I have a vector of numeric values. My hypothesis is that this vector is a mixture drawn from two Gaussian distributions (ie k = 2). However, it is possible that there is only one Gaussian underlying my data (k = 1). I am attempting to answer this question in a data-driven manner but do not know the best method?
My thought was to compare the two methods by calculating the BIC or AIC for each, and then performing a log-likelihood test.
-
Should I include k as one of the parameters being estimated when I calculate BIC (ie {mu1, sd1, mu2, sd2, k} vs {mu1, sd1, k} for the 2-component and 1-component models respectively)
-
I'm using the mixtools package in R and the normalmixEM() function does not seem to allow fitting a 1-component gaussian (ie if I use k = 1 I get an error
arbmean and arbvar cannot both be FALSE
) -
If using a LR with AIC/BIC is not appropriate, is there a more appropriate solution to this problem?

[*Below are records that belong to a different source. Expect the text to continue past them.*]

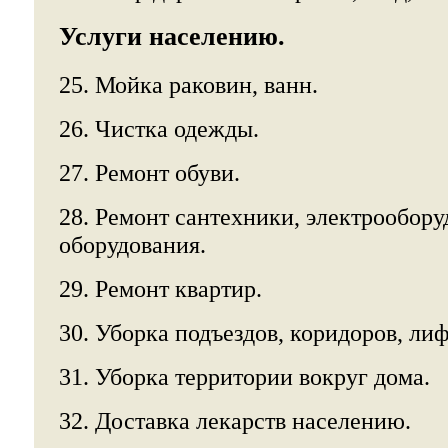
Услуги населению.
25. Мойка раковин, ванн.
26. Чистка одежды.
27. Ремонт обуви.
28. Ремонт сантехники, электрообору
оборудования.
29. Ремонт квартир.
30. Уборка подъездов, коридоров, лиф
31. Уборка территории вокруг дома.
32. Доставка лекарств населению.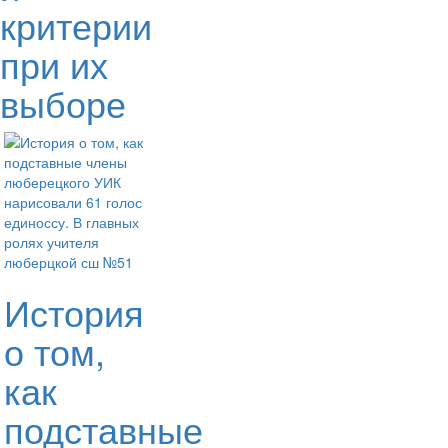
критерии
при их
выборе
История
о том,
как
подставные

Edit: I found a somewhat illuminating example here. This approach uses the mclust package to fit a 1 vs 2 component gaussian mixture and use the model log-likelihood to perform a likelihood ratio test.
Best Answer
An alternative strategy is to test for Normality. If your data comes from a single Gaussian, you should fail to reject the null hypothesis. Conversely, if you get a statistically significant p-value for rejecting the null hypothesis, then you know that k > 1. This strategy can be easily generalized to the multi-variate case by performing PCA and testing each principal component separately.
Since you're working with R, I recommend you take a look at the
nortest
package.